閱讀節錄:
剖析 XML 資料

可擴充標記語言 (XML) 是一套編碼規則，用於建立機器可讀取的文件格式，它也是在網際網路上分享資料時常用的一種格式。

如果網站經常更新內容 (例如新聞網站或網誌)，通常就會提供 XML 動態饋給，如此一來，外部程式就能掌握內容變更。上傳及剖析 XML 資料是網路連線應用程式的常見工作。本主題將說明如何剖析 XML 文件並使用其資料。

如要進一步瞭解如何在 Android 應用程式中建立網頁內容，請參閱「網頁內容」。

選擇剖析器

建議您使用 XmlPullParser，這是一種在 Android 上有效率且可維護的 XML 剖析方法。Android 有兩種實作此介面的方法：

KXmlParser，使用 XmlPullParserFactory.newPullParser()
ExpatPullParser，使用 Xml.newPullParser()

兩者皆可使用。本節中的範例使用 Xml.newPullParser() 和 ExpatPullParser。

分析動態饋給

剖析動態饋給的第一步，就是決定要查看哪些欄位。剖析器會擷取這些欄位的資料，並忽略其餘的部分。

可用資料:
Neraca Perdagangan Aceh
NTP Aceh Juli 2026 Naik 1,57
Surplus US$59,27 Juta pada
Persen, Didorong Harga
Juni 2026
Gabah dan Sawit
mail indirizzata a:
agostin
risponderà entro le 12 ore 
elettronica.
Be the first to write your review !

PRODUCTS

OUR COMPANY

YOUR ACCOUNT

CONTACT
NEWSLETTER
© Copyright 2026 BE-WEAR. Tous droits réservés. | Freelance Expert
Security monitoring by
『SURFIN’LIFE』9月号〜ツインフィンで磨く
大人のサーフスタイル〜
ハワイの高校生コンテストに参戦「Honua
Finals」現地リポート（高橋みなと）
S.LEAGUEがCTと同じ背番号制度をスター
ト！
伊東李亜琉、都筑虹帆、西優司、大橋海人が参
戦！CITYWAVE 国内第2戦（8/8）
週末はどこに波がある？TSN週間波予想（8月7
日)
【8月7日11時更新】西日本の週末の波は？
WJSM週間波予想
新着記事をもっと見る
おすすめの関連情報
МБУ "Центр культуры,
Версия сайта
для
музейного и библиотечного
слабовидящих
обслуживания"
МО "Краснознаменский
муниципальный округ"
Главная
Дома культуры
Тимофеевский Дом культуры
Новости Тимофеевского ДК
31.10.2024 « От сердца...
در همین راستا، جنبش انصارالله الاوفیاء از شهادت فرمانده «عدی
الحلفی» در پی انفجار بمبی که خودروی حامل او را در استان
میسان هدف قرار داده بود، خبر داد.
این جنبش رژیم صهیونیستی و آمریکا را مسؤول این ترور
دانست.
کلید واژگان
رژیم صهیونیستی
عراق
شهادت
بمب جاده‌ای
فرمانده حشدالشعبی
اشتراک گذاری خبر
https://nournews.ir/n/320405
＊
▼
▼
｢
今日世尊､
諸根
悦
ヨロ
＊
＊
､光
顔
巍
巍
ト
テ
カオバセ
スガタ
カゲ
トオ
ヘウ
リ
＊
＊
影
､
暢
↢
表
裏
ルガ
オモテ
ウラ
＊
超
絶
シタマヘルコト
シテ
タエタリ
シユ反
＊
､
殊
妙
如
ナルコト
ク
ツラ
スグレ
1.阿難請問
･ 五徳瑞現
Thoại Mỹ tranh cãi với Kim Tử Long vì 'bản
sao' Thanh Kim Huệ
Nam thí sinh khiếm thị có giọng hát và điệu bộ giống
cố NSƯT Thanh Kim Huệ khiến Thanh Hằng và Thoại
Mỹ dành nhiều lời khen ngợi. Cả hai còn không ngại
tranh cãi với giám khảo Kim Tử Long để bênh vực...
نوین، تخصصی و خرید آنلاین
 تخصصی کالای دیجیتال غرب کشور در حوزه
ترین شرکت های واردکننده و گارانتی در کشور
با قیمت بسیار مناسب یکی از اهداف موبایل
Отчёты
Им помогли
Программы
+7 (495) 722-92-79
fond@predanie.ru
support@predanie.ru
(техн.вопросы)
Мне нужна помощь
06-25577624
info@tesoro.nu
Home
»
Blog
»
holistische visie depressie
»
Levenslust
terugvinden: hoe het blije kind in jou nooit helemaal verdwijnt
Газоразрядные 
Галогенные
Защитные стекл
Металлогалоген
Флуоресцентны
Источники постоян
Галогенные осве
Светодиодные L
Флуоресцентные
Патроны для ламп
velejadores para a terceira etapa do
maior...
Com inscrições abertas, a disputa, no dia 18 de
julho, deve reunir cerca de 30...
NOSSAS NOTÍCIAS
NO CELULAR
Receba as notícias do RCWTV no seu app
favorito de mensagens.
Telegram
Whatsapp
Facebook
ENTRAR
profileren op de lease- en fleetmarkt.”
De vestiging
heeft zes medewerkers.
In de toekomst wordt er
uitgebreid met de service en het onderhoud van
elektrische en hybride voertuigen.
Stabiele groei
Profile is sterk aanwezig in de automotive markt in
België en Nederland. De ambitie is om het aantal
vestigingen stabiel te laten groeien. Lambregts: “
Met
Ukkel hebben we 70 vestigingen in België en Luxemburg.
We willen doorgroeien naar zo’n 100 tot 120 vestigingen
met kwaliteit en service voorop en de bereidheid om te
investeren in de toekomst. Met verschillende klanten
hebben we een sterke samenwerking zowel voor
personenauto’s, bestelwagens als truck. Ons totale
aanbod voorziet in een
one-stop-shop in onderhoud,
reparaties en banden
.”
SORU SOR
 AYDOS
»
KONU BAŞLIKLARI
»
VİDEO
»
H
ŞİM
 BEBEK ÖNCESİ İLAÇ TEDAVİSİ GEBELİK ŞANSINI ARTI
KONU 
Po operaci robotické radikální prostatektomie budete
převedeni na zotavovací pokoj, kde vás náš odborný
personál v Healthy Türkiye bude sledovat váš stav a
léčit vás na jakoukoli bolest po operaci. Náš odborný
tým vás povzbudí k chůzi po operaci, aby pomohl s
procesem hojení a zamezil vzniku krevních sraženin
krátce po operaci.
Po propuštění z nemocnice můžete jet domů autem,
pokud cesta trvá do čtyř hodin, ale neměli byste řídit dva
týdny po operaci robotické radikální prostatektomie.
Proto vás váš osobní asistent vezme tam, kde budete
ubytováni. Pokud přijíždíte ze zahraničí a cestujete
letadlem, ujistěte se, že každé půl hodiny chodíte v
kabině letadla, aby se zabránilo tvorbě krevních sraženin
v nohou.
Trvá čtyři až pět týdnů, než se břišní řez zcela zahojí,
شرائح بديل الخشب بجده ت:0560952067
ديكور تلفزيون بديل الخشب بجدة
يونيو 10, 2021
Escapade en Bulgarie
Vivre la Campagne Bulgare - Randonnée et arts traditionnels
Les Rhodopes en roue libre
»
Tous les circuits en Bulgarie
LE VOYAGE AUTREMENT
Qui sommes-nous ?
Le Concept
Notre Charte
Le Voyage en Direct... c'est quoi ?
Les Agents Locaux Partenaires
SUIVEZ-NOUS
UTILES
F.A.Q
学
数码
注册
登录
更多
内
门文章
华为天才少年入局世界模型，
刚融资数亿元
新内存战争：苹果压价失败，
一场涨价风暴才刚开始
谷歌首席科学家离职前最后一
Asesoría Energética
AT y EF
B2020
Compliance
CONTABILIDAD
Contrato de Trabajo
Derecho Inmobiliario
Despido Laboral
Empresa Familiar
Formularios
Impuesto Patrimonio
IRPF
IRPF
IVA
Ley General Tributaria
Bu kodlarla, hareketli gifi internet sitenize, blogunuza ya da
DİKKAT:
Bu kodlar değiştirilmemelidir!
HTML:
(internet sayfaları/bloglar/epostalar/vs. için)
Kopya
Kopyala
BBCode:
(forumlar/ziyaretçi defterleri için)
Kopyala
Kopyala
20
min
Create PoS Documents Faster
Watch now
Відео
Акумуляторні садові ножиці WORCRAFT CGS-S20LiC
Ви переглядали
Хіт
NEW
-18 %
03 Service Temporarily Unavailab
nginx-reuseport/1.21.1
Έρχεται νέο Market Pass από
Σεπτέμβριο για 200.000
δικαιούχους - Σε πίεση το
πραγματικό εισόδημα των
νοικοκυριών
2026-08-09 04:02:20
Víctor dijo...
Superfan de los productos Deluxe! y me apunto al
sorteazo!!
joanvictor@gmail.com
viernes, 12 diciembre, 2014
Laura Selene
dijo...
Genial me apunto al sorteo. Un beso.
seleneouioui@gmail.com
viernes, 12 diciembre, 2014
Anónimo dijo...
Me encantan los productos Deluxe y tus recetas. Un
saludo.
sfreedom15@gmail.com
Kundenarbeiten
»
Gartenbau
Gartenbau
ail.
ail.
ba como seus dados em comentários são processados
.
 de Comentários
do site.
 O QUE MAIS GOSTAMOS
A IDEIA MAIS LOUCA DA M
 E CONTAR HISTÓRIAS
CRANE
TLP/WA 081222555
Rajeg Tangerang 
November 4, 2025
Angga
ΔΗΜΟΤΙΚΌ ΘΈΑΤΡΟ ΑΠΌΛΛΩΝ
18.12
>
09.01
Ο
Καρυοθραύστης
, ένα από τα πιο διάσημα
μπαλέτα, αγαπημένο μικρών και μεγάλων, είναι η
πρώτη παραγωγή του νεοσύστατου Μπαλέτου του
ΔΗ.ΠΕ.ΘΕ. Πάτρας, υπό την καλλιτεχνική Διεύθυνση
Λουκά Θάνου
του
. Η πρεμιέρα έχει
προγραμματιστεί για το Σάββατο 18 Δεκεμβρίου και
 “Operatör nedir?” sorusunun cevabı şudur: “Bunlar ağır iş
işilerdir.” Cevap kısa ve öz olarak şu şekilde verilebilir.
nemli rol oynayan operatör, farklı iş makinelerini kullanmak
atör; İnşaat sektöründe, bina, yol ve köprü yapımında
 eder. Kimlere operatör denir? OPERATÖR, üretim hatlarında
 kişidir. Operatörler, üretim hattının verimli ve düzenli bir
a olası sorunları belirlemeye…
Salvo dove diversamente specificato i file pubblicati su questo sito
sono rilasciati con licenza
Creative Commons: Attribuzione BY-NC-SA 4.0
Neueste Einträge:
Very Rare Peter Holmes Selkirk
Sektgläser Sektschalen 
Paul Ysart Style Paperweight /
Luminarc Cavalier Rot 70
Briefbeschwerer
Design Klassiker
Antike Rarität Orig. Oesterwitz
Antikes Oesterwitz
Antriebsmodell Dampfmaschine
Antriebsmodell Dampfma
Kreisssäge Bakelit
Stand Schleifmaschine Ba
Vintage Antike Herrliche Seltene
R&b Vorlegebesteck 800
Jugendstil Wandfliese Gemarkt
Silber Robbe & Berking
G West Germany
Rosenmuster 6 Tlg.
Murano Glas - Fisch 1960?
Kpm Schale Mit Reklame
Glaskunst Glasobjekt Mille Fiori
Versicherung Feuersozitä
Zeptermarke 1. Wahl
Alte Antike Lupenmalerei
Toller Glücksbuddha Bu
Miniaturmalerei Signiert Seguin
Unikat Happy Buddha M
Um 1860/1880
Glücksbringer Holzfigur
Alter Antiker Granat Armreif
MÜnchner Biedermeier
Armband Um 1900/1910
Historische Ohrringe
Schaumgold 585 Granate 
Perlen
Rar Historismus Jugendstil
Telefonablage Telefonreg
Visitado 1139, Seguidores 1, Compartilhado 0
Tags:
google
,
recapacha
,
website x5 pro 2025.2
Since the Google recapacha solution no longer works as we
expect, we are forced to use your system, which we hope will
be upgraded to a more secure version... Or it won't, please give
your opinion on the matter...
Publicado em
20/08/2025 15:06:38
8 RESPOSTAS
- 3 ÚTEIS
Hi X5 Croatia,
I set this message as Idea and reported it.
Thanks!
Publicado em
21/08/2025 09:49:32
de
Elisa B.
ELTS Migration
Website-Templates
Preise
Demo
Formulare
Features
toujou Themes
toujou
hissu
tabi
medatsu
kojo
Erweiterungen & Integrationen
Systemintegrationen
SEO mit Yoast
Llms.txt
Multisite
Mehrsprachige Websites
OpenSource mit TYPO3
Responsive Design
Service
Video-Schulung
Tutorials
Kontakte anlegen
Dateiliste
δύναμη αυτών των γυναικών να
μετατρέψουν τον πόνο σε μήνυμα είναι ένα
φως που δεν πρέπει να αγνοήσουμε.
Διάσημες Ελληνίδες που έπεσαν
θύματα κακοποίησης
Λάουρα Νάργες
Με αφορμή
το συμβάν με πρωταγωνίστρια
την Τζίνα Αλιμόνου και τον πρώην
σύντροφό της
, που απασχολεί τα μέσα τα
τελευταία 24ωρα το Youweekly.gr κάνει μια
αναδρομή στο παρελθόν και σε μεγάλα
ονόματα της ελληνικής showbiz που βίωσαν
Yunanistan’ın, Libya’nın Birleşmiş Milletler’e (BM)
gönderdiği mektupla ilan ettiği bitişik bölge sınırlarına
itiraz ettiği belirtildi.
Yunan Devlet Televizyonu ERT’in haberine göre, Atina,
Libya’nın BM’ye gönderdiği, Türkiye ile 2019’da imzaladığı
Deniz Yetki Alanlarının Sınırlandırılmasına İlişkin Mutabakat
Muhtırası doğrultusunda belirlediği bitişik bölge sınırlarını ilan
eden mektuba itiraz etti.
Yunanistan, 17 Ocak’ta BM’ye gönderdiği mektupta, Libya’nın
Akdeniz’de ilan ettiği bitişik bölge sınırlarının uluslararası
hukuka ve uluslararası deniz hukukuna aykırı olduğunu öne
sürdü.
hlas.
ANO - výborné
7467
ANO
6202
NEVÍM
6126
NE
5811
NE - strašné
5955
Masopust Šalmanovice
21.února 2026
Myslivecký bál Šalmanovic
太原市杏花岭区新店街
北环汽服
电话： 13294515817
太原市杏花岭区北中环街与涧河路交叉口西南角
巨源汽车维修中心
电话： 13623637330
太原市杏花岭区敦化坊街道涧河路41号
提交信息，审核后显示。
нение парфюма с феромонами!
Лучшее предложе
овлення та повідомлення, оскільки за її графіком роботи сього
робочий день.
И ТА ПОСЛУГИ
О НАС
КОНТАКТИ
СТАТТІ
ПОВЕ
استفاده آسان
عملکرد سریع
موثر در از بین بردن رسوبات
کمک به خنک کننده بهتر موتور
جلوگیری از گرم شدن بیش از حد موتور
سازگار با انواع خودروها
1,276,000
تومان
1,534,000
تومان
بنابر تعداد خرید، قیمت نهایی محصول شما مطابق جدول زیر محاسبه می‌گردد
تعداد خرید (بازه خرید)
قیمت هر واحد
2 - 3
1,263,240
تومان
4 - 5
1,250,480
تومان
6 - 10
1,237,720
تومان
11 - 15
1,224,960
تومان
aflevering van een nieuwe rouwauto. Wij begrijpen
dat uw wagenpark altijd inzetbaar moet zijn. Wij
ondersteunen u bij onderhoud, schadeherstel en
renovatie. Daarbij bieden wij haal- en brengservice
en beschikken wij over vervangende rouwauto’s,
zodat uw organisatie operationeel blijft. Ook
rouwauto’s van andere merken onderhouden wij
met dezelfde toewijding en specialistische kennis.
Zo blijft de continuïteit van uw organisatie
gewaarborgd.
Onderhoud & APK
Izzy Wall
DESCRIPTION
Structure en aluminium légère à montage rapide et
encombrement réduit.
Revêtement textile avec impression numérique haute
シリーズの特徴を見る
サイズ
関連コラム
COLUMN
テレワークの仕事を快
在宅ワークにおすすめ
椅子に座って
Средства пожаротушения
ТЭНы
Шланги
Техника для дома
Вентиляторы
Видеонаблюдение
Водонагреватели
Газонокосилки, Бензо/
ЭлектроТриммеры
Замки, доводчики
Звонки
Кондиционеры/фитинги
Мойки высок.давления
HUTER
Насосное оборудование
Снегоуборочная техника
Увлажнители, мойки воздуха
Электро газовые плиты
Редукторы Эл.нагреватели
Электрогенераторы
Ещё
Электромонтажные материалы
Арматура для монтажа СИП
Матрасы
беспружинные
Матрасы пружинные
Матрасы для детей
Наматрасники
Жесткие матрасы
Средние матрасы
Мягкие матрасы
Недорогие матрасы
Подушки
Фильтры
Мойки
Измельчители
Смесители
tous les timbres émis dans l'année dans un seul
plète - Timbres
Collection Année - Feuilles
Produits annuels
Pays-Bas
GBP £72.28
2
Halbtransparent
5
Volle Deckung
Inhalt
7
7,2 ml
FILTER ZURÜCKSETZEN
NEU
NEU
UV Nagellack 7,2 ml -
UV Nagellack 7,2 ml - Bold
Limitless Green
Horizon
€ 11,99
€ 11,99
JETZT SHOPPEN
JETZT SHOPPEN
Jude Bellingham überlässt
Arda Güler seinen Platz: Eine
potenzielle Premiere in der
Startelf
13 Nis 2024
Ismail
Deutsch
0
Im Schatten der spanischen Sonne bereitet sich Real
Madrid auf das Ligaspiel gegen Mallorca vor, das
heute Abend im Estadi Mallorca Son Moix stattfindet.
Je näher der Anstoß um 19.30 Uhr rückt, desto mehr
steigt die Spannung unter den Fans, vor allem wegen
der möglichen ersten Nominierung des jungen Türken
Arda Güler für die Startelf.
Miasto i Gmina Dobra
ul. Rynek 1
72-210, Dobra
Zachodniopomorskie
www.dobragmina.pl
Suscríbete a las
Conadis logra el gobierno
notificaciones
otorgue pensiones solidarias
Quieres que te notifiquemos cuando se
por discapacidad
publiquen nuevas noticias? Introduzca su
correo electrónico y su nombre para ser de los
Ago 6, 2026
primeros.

理解檢測:
a. 請列出閱讀節錄中所有以「Parser」結尾的名稱，方法呼叫不計在內。
b. 請一字不改地印出閱讀節錄中從「如要進一步瞭解如何在 Android 應用程式中建立網頁內容，請參閱「網頁內容」。」開始、到「ExpatPullParser，使用 Xml.newPullParser()」結束的段落。
作答時僅可依據閱讀節錄，不得參考清單。

答案列表:
a. XmlPullParser、KXmlParser、ExpatPullParser

b.
如要進一步瞭解如何在 Android 應用程式中建立網頁內容，請參閱「網頁內容」。

選擇剖析器

建議您使用 XmlPullParser，這是一種在 Android 上有效率且可維護的 XML 剖析方法。Android 有兩種實作此介面的方法：

KXmlParser，使用 XmlPullParserFactory.newPullParser()
ExpatPullParser，使用 Xml.newPullParser()